◆ Exercise directions
Starting at the top line, return each entry word for word.

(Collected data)

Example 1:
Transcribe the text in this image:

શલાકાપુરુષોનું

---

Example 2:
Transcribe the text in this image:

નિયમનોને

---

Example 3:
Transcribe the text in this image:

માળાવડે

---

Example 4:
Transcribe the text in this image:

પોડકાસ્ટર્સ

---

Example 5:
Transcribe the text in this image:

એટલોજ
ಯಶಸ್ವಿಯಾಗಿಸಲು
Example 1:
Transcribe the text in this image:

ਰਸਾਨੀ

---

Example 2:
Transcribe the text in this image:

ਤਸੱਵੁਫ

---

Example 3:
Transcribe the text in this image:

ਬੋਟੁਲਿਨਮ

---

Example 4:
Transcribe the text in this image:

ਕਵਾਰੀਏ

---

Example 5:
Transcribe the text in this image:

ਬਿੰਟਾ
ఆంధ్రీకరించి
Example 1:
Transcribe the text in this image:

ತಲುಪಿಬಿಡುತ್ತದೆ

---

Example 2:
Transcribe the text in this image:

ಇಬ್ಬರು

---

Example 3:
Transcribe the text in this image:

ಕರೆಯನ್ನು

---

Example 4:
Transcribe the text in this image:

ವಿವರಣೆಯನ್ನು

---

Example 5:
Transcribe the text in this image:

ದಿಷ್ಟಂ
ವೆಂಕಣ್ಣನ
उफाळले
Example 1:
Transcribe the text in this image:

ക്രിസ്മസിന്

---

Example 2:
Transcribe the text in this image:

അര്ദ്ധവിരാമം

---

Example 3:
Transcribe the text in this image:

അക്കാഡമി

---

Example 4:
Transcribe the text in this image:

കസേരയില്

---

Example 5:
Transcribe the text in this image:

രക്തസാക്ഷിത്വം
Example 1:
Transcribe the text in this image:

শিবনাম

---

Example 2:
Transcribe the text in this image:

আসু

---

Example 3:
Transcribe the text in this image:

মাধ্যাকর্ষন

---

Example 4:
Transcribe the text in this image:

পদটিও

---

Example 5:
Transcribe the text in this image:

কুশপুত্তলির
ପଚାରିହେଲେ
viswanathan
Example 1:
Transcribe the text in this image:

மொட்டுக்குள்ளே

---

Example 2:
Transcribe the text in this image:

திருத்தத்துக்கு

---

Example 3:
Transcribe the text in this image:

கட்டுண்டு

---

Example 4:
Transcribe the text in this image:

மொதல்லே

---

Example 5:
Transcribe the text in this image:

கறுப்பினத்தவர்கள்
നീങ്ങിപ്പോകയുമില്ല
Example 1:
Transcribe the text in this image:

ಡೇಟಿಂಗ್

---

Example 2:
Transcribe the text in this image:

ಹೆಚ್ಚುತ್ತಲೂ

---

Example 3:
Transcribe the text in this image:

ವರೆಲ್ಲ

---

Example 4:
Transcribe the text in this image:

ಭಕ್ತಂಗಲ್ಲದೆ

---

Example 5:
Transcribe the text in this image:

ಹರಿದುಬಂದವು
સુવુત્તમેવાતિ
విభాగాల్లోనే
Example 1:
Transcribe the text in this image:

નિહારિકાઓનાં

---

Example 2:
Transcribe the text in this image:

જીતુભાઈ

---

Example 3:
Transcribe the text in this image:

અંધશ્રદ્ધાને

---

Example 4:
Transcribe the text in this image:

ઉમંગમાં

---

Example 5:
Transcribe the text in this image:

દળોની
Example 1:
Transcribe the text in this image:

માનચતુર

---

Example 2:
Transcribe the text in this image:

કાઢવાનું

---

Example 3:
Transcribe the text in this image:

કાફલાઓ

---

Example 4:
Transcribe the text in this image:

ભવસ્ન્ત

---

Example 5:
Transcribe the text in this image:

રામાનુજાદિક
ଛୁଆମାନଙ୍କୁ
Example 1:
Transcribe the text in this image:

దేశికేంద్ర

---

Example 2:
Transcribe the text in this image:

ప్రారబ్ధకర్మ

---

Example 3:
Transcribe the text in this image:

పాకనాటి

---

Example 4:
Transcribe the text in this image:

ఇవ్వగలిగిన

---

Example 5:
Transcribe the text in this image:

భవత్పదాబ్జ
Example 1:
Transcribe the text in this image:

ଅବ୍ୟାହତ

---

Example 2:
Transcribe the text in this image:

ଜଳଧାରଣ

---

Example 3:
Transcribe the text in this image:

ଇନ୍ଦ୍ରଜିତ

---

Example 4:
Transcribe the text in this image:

◆ Expected answer
Example 1:
Transcribe the text in this image:

શલાકાપુરુષોનું

---

Example 2:
Transcribe the text in this image:

નિયમનોને

---

Example 3:
Transcribe the text in this image:

માળાવડે

---

Example 4:
Transcribe the text in this image:

પોડકાસ્ટર્સ

---

Example 5:
Transcribe the text in this image:

એટલોજ
ಯಶಸ್ವಿಯಾಗಿಸಲು
Example 1:
Transcribe the text in this image:

ਰਸਾਨੀ

---

Example 2:
Transcribe the text in this image:

ਤਸੱਵੁਫ

---

Example 3:
Transcribe the text in this image:

ਬੋਟੁਲਿਨਮ

---

Example 4:
Transcribe the text in this image:

ਕਵਾਰੀਏ

---

Example 5:
Transcribe the text in this image:

ਬਿੰਟਾ
ఆంధ్రీకరించి
Example 1:
Transcribe the text in this image:

ತಲುಪಿಬಿಡುತ್ತದೆ

---

Example 2:
Transcribe the text in this image:

ಇಬ್ಬರು

---

Example 3:
Transcribe the text in this image:

ಕರೆಯನ್ನು

---

Example 4:
Transcribe the text in this image:

ವಿವರಣೆಯನ್ನು

---

Example 5:
Transcribe the text in this image:

ದಿಷ್ಟಂ
ವೆಂಕಣ್ಣನ
उफाळले
Example 1:
Transcribe the text in this image:

ക്രിസ്മസിന്

---

Example 2:
Transcribe the text in this image:

അര്ദ്ധവിരാമം

---

Example 3:
Transcribe the text in this image:

അക്കാഡമി

---

Example 4:
Transcribe the text in this image:

കസേരയില്

---

Example 5:
Transcribe the text in this image:

രക്തസാക്ഷിത്വം
Example 1:
Transcribe the text in this image:

শিবনাম

---

Example 2:
Transcribe the text in this image:

আসু

---

Example 3:
Transcribe the text in this image:

মাধ্যাকর্ষন

---

Example 4:
Transcribe the text in this image:

পদটিও

---

Example 5:
Transcribe the text in this image:

কুশপুত্তলির
ପଚାରିହେଲେ
viswanathan
Example 1:
Transcribe the text in this image:

மொட்டுக்குள்ளே

---

Example 2:
Transcribe the text in this image:

திருத்தத்துக்கு

---

Example 3:
Transcribe the text in this image:

கட்டுண்டு

---

Example 4:
Transcribe the text in this image:

மொதல்லே

---

Example 5:
Transcribe the text in this image:

கறுப்பினத்தவர்கள்
നീങ്ങിപ്പോകയുമില്ല
Example 1:
Transcribe the text in this image:

ಡೇಟಿಂಗ್

---

Example 2:
Transcribe the text in this image:

ಹೆಚ್ಚುತ್ತಲೂ

---

Example 3:
Transcribe the text in this image:

ವರೆಲ್ಲ

---

Example 4:
Transcribe the text in this image:

ಭಕ್ತಂಗಲ್ಲದೆ

---

Example 5:
Transcribe the text in this image:

ಹರಿದುಬಂದವು
સુવુત્તમેવાતિ
విభాగాల్లోనే
Example 1:
Transcribe the text in this image:

નિહારિકાઓનાં

---

Example 2:
Transcribe the text in this image:

જીતુભાઈ

---

Example 3:
Transcribe the text in this image:

અંધશ્રદ્ધાને

---

Example 4:
Transcribe the text in this image:

ઉમંગમાં

---

Example 5:
Transcribe the text in this image:

દળોની
Example 1:
Transcribe the text in this image:

માનચતુર

---

Example 2:
Transcribe the text in this image:

કાઢવાનું

---

Example 3:
Transcribe the text in this image:

કાફલાઓ

---

Example 4:
Transcribe the text in this image:

ભવસ્ન્ત

---

Example 5:
Transcribe the text in this image:

રામાનુજાદિક
ଛୁଆମାନଙ୍କୁ
Example 1:
Transcribe the text in this image:

దేశికేంద్ర

---

Example 2:
Transcribe the text in this image:

ప్రారబ్ధకర్మ

---

Example 3:
Transcribe the text in this image:

పాకనాటి

---

Example 4:
Transcribe the text in this image:

ఇవ్వగలిగిన

---

Example 5:
Transcribe the text in this image:

భవత్పదాబ్జ
Example 1:
Transcribe the text in this image:

ଅବ୍ୟାହତ

---

Example 2:
Transcribe the text in this image:

ଜଳଧାରଣ

---

Example 3:
Transcribe the text in this image:

ଇନ୍ଦ୍ରଜିତ

---

Example 4:
Transcribe the text in this image:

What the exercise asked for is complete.